Sweet and Salty Buddhist Practice
It is not necessary to study everything in Buddhism to become enlightened. It is actually only necessary to study what you need to know to make your very next breakthrough. There are things that you know very well. However, you don’t know what you don’t know, You might be the kind of person who reads everything you can find on reincarnation because it is interesting to you and develop quite a good understanding about reincarnation. Another person might choose to pursue studies and practices to understand the nature of compassionate activity in the world.
So, there are things that you know very well and things that you have never even heard about yet. In a way, most western practitioners are like Swiss cheese. There are many gaps in understanding and many things they know well.
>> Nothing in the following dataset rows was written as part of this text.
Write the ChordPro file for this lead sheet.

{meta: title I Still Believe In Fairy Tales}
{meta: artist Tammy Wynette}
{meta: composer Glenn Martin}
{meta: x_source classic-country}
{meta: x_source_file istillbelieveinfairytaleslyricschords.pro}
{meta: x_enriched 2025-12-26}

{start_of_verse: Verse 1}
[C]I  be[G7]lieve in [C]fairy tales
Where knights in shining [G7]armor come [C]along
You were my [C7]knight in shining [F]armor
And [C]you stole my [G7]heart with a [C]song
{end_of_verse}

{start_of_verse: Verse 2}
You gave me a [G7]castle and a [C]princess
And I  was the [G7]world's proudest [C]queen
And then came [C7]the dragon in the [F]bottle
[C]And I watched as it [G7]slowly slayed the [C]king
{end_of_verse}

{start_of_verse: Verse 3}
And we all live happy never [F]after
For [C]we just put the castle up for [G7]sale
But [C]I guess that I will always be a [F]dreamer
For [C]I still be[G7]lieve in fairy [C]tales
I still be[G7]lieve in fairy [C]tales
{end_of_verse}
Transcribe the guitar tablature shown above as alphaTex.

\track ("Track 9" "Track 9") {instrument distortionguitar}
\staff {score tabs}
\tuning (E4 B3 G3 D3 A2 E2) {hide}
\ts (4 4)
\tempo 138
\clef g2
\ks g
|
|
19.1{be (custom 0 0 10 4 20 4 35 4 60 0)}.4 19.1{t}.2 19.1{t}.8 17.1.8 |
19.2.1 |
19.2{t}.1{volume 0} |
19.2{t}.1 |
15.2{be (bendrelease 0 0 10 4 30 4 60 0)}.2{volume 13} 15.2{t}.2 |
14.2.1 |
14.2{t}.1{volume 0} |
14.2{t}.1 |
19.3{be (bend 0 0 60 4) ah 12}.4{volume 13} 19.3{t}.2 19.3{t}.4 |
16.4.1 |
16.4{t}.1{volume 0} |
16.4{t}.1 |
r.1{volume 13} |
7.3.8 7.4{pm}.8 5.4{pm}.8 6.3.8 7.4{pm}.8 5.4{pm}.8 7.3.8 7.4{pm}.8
In another way, it is necessary to study everything. However, there seem like there is not enough time learn everything. When I first came to America in the early 1970’s I brought a few few books from India written in English, not very well translated. However, that was all that was available at that time. Now you can buy shelves and shelves of books on Tibetan Buddhism alone, and other kinds of Buddhism as well. Many of these are anthologies of interesting stories and not the classic Buddhist texts that require extensive commentary and study.
Should you have time to read a book a day, still a lot of books will remain on the shelf. Even this is not going to get you very much into actual interior practice. The actual practice comes from transmission, initiation energy, and loving care and relationship developed with a qualified mentor that awakens and aligns the interior real student.
It is also not likely that someone will approach you on the street and say, “Hey, you look like the kind of person who should really learn about the twelve links of interdependent origination.” In my just before when I was in the monastery, my guru told me, “Now it is time for you to study the twelve links of interdependent origination,” and so I did it. There is a big difference between the opportunity of having a continuous education from the time I was small until I became Geshe and non-monastery self study.
So, what you are attracted to study is what you probably already know. You might not know it well enough but enough to focus on. In a way, the unmonitored education you have created for yourself is like going to one of those buffet restaurants. You go because you are hungry but head straight for the dessert table. I suppose that is because, as they say, life is short and so eat dessert first. You choose something sweet that you are already familiar with and enjoy it. Some will be happy with potato chips, salt crackers and tea with no regard for cupcakes or pudding at all!
This is like a spiritual practice of someone who only interested in compassion or peace or emptiness subjects. You eat it up but you’re still a little bit hungry, so you go back to the dessert table. In this way, your spiritual practice is so sweet, but the sweetness of it has not given you an opportunity to hear something else that you need.
We need a well -rounded basic buddhist education such as finding in Liberation in the Palm of Your Hand by Je Pabonka Rinpoche. The concepts of reincarnation, karma, compassion and much more will be introduced in the order that we need to develop realizations. In that way, as I wrote earlier, you will easy to discover what you resonate with and what is very unfamiliar. What is unfamiliar, logically, is what you do not know yet. Then we need to have a good relationship with a qualified mentor to help direct the studies toward the very next thing need to know for the next breakthrough in development toward enlightenment.